Il faut dire qu’on peut difficilement passer à côté de son costume représentant le personnage de Princesse Célestia dans My Little Pony. Gérante de l’atelier Little Taylor Cat, elle est une habituée des conventions : « j’ai fait Jessica Rabbit, la marionnette de Saw, Zelda, … ». Pour montrer son travail, elle n’hésite pas à avaler les kilomètres, de Strasbourg à Épinal en passant par Belfort. Elle avoue que ce qui lui plaît dans le cosplay c’est le fait « de devenir quelque chose [qu’elle n’est] pas tous les jours, d’être un peu magique ».
Alexia, Link
Le plus compliqué pour nous ? Parvenir à choisir le bon interlocuteur.
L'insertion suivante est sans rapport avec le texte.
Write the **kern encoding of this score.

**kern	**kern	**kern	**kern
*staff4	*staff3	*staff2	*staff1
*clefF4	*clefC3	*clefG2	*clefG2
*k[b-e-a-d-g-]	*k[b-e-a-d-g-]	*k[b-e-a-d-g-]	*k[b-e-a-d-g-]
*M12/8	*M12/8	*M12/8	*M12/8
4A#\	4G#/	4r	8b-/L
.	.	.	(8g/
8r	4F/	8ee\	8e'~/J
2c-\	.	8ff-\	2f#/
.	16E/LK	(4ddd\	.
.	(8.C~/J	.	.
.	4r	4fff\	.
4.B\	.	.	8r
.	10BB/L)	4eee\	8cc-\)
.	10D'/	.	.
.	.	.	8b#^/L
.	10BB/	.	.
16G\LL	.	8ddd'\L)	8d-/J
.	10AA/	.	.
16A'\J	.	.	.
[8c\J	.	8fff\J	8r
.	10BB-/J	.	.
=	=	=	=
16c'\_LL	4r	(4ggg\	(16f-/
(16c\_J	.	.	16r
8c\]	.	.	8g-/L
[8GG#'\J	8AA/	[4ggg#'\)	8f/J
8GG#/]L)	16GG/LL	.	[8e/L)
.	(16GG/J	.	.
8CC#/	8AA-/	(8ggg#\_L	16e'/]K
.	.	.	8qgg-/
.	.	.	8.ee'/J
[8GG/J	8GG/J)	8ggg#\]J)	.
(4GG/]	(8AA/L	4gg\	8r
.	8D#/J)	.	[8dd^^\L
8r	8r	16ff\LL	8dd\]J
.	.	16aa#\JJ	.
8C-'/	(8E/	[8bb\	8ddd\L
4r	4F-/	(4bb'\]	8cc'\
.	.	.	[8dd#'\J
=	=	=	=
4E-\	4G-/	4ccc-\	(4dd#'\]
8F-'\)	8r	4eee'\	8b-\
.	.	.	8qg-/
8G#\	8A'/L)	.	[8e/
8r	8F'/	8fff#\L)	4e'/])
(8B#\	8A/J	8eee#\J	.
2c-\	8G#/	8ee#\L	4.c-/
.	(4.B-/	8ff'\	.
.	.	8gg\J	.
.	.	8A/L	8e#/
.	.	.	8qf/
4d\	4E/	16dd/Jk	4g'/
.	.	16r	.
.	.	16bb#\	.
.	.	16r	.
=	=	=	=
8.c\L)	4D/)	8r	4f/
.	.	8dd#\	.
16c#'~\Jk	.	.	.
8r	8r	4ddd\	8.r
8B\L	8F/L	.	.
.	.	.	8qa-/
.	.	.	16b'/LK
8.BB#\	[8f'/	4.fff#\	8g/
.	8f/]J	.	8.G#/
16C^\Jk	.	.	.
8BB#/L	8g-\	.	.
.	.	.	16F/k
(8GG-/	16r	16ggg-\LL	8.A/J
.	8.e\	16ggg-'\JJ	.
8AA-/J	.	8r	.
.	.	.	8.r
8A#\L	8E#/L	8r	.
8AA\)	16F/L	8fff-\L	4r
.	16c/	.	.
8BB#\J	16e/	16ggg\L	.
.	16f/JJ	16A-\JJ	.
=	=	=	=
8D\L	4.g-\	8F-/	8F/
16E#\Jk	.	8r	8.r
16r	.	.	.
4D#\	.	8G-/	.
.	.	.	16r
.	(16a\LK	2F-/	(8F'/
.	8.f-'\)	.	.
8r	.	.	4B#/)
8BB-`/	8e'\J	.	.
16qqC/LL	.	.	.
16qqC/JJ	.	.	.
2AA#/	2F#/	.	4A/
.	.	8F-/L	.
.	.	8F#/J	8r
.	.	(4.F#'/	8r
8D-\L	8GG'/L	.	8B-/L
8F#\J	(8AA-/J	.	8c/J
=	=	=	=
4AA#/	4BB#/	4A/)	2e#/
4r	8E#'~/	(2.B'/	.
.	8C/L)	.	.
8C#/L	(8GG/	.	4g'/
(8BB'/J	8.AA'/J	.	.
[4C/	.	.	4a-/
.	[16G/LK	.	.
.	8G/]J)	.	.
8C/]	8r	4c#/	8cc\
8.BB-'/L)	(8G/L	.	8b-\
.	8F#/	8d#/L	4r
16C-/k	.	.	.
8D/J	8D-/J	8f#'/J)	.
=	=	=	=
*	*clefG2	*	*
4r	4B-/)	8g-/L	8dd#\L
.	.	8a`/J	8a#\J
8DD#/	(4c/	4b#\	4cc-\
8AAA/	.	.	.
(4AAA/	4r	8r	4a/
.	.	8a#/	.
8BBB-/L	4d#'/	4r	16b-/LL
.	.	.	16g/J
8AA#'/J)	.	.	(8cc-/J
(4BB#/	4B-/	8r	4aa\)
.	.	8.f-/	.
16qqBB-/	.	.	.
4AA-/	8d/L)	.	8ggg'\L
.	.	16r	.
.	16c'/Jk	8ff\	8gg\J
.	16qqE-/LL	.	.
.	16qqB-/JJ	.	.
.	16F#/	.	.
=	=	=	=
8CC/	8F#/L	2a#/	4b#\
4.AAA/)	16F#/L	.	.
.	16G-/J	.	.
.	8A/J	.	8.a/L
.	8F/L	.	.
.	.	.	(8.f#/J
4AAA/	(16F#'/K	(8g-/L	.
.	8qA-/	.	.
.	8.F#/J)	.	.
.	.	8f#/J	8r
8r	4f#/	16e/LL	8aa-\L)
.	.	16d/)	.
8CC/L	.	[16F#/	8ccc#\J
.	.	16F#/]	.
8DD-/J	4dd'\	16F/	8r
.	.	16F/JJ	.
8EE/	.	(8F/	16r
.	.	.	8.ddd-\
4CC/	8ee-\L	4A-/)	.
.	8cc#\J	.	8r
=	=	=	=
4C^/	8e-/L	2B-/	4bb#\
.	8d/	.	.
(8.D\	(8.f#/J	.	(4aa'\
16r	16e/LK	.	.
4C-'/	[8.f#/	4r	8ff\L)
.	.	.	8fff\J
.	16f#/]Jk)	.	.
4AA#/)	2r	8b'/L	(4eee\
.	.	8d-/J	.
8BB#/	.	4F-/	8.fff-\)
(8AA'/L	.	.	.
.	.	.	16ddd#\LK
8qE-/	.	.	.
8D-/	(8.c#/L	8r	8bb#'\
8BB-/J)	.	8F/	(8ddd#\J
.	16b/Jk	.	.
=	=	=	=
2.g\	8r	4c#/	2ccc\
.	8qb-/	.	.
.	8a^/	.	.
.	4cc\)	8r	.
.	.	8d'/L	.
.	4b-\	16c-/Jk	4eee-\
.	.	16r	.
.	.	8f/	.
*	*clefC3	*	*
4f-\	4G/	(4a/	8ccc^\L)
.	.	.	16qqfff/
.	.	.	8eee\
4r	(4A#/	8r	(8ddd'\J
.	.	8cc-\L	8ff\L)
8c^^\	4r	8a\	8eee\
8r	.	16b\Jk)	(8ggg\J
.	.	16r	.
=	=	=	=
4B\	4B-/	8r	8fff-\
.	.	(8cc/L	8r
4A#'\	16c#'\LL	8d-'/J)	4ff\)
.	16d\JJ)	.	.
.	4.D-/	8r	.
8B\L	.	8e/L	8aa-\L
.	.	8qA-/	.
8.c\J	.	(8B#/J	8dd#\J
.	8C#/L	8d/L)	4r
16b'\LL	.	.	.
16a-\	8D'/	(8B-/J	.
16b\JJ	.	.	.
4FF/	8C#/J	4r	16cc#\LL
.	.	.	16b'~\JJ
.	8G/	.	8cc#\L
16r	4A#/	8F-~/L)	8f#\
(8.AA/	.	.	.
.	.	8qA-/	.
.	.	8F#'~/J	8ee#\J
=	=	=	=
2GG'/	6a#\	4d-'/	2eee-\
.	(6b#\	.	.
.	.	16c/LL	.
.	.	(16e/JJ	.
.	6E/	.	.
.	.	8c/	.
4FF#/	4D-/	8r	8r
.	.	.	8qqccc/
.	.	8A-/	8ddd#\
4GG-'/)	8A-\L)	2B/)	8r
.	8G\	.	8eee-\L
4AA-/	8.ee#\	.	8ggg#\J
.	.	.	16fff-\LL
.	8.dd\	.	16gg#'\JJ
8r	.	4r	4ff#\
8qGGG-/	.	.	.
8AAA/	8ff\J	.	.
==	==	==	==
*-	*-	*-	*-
Submergés par les dizaines de cosplayers qui nous entourent, nous avançons, changeons de direction, retournons sur nos pas. Finalement, nous choisissons la facilité en nous dirigeant vers un personnage connu : Link des jeux vidéo Legend of Zelda. C’est Alexia qui porte ce costume. D’une voix fluette mais assurée elle insiste pour dire que dans le cosplay, elle « aime tout, la conception, la peinture, se présenter en convention, faire des photos ». S’il s’agit pour l’instant, du seul qu’elle possède, elle prévoit déjà de s’habiller en Jinx, de League of Legends, pour la Japan Expo. « Là il sera entièrement fait maison avec de la lumière et du son, il y aura tout ! ».
Erwan, Eustass « Captain » Kid
Torse nu, cheveux rouges ébouriffés sur le crâne et un bras métallique pour fendre la foule. Si c’est la sortie inaugurale de ce cosplay, Erwan, 24 ans n’en est pas à sa première convention. Il aime se déplacer jusqu’à Paris pour la Japan Expo, mais ne peut pas y aller tous les ans « parce que c’est loin et surtout c’est cher ». Habitant à Nancy, il profite alors d’Anim Est : « même si c’est assez petit y’a pas mal de monde, on s’amuse bien. Et puis c’est toujours sympa de se faire prendre en photos. » Dans quelques heures, il paradera fièrement sur la grande scène pour le concours de cosplay.
« Je ferai tout pour être vainqueur »
Moment de communion. Il est 17h30, 850 personnes entament, debout, le générique de Pokémon. C’est ce karaoké qui ouvre la première phase du concours. 25 concurrents, dont 22 filles, et une chance de participer au championnat de France à la clé. Les démonstrations, sortes de petites saynètes avec des dialogues et de la musique, s’enchaînent. Quelle que soit leur qualité, chaque candidat est acclamé et applaudi par le public.
Les cosplayers ne s’en vantent jamais, mais vus de l’extérieur, ils semblent faire preuve d’une réelle bienveillance. Tout au fil de la journée, tous discutent avec plaisir, paradent devant notre caméra ou se prêtent au jeu des photos avec les visiteurs. Si cette communauté peut paraître obscure, auto-centrée et excentrique, il faut peu de temps pour se rendre compte qu’elle prône au contraire de véritables valeurs de tolérance et d’ouverture.